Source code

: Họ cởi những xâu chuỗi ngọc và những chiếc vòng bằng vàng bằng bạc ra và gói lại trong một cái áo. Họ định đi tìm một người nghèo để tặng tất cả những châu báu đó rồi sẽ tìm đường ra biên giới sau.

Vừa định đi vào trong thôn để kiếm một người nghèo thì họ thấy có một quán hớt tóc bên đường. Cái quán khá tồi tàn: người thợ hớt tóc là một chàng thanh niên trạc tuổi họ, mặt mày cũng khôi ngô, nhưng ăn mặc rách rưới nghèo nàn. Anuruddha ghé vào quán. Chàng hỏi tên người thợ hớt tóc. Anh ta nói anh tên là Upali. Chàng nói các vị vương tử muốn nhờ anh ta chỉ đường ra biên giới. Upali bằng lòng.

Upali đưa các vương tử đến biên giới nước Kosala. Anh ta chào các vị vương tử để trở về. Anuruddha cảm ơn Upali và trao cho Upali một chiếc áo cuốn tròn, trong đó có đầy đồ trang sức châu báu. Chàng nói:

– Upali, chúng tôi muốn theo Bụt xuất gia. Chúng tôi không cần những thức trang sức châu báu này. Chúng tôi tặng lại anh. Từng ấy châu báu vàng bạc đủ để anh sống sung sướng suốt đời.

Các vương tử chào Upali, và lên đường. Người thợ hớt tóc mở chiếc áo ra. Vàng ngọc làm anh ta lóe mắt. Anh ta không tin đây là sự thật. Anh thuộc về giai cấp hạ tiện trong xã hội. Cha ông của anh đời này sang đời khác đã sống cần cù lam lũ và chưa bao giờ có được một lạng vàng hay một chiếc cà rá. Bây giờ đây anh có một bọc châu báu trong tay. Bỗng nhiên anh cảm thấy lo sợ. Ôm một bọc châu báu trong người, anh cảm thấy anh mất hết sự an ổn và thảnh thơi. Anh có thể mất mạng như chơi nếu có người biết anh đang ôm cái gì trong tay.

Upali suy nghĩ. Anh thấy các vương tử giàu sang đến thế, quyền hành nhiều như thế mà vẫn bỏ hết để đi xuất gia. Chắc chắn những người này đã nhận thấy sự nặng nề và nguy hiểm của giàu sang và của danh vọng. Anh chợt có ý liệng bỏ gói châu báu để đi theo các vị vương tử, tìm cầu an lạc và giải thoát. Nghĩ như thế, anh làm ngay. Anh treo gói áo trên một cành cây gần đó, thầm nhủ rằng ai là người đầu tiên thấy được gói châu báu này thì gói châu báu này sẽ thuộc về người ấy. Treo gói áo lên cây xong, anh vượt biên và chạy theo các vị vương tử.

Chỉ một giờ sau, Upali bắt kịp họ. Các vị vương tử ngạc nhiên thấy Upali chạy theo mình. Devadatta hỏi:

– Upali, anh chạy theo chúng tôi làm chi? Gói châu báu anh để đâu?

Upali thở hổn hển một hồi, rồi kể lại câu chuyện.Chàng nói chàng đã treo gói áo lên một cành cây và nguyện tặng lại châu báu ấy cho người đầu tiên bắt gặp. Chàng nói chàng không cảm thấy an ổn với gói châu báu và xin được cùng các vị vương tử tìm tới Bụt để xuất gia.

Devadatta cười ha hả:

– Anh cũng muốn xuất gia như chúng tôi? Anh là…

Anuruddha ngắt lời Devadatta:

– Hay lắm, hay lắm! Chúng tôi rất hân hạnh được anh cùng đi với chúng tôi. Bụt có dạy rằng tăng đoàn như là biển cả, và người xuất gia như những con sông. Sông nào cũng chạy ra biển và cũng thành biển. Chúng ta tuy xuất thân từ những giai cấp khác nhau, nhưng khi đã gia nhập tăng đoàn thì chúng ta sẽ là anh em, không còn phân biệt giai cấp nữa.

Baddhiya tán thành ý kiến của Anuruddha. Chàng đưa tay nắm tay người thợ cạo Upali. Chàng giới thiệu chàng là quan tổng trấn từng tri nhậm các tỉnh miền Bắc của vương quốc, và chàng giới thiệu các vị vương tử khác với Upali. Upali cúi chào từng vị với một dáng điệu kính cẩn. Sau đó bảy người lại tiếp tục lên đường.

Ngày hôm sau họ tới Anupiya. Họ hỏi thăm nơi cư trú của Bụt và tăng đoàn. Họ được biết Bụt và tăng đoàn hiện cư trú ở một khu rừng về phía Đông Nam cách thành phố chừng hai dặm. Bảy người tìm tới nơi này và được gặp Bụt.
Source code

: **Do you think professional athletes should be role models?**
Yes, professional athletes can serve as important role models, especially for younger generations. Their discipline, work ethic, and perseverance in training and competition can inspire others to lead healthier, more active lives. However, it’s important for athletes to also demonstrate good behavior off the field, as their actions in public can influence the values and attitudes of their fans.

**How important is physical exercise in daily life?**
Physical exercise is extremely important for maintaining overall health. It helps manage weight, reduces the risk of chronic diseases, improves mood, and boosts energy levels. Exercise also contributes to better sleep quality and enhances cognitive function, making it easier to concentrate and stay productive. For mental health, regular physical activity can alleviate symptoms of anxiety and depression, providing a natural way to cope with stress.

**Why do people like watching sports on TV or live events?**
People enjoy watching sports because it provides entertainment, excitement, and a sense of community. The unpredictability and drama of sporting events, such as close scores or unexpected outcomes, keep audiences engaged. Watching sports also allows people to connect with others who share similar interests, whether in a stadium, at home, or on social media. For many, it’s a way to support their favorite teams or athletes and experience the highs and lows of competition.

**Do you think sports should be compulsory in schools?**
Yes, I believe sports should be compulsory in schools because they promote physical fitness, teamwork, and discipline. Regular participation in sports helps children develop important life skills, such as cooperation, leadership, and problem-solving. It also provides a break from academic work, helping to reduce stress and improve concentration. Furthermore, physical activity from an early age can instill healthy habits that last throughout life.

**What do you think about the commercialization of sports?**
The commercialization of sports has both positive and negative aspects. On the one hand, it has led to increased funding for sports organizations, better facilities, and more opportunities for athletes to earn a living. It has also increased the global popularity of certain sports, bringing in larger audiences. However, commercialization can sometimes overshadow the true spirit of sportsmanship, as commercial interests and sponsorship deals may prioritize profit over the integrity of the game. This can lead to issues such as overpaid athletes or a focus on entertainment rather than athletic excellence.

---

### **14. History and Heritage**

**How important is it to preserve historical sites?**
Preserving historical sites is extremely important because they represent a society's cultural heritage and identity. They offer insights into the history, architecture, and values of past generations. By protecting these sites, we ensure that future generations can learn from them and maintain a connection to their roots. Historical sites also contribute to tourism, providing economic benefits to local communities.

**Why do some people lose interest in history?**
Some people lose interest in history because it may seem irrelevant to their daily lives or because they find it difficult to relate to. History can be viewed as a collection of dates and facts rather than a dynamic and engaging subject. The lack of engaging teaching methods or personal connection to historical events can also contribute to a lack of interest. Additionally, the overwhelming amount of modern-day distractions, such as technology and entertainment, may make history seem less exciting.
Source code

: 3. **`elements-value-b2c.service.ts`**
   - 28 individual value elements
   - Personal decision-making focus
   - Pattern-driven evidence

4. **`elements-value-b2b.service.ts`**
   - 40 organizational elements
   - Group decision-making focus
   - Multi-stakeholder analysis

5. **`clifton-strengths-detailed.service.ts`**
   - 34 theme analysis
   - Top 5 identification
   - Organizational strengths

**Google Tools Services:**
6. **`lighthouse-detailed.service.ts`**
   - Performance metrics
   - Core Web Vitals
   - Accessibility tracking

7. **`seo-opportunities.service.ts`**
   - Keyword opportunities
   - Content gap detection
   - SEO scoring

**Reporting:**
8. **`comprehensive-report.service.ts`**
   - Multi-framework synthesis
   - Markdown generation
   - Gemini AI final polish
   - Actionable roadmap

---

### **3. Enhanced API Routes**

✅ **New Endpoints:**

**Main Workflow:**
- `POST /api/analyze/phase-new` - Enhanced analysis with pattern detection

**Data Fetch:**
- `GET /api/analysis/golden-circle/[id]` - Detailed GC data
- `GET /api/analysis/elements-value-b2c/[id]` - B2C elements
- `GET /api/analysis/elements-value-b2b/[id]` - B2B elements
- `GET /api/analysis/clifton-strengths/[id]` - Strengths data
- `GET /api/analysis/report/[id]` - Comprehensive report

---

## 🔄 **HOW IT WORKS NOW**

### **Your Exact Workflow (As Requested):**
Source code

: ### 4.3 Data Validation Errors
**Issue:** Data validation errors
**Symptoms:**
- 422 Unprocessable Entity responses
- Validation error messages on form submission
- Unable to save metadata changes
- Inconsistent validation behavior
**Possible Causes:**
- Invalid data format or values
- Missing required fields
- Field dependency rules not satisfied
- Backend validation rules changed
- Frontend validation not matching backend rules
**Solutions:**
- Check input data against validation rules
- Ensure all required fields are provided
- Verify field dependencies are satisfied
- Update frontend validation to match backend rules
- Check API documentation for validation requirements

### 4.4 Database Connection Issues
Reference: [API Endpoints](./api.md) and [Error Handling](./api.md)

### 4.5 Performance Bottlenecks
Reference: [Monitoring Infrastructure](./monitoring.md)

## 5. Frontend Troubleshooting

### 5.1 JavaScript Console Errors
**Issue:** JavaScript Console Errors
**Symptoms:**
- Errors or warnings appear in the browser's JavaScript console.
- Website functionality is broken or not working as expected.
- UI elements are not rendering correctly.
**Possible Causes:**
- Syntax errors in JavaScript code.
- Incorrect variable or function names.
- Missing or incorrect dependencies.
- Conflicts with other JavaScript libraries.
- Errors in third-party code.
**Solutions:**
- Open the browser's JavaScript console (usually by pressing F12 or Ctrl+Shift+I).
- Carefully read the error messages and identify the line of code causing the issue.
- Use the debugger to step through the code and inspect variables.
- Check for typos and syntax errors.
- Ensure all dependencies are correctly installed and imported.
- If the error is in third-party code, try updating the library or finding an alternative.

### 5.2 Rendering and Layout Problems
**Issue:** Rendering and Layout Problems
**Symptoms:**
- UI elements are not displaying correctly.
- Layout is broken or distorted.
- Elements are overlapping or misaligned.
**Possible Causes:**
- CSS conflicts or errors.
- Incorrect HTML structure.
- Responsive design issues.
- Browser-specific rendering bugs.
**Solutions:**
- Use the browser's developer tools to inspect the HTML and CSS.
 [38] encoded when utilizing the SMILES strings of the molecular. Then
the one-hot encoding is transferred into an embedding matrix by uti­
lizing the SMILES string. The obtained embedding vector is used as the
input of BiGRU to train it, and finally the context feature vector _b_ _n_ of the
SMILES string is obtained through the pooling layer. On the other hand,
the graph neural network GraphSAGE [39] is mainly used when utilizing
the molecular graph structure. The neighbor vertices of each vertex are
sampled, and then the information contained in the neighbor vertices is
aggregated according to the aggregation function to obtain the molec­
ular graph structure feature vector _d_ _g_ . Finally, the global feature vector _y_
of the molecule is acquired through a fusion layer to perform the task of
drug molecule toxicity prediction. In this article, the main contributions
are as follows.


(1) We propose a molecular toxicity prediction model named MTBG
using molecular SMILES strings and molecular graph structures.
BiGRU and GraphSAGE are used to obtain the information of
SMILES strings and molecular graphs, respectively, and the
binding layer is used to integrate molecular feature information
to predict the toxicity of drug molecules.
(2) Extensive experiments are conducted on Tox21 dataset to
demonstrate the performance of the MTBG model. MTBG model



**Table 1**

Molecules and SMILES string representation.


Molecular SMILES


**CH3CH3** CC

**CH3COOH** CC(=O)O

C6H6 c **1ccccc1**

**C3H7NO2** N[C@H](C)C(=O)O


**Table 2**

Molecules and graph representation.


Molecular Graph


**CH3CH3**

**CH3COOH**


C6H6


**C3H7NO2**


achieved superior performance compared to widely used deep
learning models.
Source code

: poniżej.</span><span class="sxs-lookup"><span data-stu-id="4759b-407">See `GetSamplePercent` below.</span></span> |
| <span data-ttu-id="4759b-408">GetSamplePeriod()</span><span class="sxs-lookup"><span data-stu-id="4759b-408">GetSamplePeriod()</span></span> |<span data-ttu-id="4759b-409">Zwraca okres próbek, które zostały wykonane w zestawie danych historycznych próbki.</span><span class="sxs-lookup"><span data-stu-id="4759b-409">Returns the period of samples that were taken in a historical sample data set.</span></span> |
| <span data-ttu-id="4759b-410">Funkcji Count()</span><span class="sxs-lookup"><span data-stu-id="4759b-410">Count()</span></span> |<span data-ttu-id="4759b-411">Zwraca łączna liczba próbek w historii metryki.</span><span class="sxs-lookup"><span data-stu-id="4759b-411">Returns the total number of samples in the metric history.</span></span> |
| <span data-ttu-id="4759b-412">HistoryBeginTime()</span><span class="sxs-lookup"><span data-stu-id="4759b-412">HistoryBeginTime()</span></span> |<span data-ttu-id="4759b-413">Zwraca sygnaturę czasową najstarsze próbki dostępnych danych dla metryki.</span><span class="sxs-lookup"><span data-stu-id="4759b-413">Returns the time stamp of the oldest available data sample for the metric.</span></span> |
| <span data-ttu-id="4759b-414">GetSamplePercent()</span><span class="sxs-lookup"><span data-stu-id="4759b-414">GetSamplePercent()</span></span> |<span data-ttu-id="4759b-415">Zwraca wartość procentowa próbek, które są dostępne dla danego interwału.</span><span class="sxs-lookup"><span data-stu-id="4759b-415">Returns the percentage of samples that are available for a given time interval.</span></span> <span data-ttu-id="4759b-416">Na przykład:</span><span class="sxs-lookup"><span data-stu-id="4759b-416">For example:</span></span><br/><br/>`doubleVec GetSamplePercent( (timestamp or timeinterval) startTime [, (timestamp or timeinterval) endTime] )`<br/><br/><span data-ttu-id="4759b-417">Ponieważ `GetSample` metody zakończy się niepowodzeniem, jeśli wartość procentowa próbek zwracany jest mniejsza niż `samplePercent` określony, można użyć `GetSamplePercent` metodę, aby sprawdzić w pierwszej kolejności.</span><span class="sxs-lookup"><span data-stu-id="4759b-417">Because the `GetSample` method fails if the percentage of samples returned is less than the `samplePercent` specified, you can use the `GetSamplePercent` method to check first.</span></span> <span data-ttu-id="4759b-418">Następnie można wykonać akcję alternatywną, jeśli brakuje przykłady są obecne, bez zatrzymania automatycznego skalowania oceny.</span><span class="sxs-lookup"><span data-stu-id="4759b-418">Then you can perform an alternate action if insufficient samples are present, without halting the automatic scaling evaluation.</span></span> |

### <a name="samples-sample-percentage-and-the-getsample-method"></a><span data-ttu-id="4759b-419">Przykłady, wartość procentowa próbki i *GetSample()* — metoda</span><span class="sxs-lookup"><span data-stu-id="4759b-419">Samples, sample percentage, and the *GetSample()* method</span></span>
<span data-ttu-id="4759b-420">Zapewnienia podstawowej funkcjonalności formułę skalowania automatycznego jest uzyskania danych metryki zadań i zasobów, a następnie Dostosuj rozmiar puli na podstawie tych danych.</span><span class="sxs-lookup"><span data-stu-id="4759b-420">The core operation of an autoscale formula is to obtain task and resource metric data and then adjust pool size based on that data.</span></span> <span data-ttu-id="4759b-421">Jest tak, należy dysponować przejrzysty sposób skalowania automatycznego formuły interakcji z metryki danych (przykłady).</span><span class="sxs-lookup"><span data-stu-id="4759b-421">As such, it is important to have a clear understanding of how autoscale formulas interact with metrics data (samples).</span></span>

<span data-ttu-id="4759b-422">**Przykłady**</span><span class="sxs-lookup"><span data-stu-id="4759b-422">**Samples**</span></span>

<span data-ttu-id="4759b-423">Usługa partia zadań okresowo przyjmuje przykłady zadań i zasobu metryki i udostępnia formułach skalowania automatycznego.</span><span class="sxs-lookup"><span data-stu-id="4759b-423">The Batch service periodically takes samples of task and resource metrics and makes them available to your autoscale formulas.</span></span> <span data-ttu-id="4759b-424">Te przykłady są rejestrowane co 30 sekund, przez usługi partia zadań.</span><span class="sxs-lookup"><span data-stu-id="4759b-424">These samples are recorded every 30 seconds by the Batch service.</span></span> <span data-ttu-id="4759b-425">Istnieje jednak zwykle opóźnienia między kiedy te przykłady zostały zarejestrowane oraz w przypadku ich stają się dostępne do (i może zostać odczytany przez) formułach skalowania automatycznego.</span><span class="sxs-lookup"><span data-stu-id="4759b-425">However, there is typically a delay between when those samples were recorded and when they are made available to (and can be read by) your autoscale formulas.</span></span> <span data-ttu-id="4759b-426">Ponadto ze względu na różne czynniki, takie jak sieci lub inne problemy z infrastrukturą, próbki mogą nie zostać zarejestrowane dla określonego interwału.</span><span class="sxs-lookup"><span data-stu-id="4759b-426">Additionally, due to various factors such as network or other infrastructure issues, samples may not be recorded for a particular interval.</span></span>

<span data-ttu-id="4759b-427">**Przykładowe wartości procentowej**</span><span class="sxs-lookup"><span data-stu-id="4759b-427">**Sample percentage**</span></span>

EXERCISE GOAL: Starting with the very first line above and going on through the line with "sướng suốt đời.", render those lines as a JSON list of strings, one string per line, with blank lines left out.

EXERCISE RESULT:
[
  "Source code",
  ": Họ cởi những xâu chuỗi ngọc và những chiếc vòng bằng vàng bằng bạc ra và gói lại trong một cái áo. Họ định đi tìm một người nghèo để tặng tất cả những châu báu đó rồi sẽ tìm đường ra biên giới sau.",
  "Vừa định đi vào trong thôn để kiếm một người nghèo thì họ thấy có một quán hớt tóc bên đường. Cái quán khá tồi tàn: người thợ hớt tóc là một chàng thanh niên trạc tuổi họ, mặt mày cũng khôi ngô, nhưng ăn mặc rách rưới nghèo nàn. Anuruddha ghé vào quán. Chàng hỏi tên người thợ hớt tóc. Anh ta nói anh tên là Upali. Chàng nói các vị vương tử muốn nhờ anh ta chỉ đường ra biên giới. Upali bằng lòng.",
  "Upali đưa các vương tử đến biên giới nước Kosala. Anh ta chào các vị vương tử để trở về. Anuruddha cảm ơn Upali và trao cho Upali một chiếc áo cuốn tròn, trong đó có đầy đồ trang sức châu báu. Chàng nói:",
  "– Upali, chúng tôi muốn theo Bụt xuất gia. Chúng tôi không cần những thức trang sức châu báu này. Chúng tôi tặng lại anh. Từng ấy châu báu vàng bạc đủ để anh sống sung sướng suốt đời."
]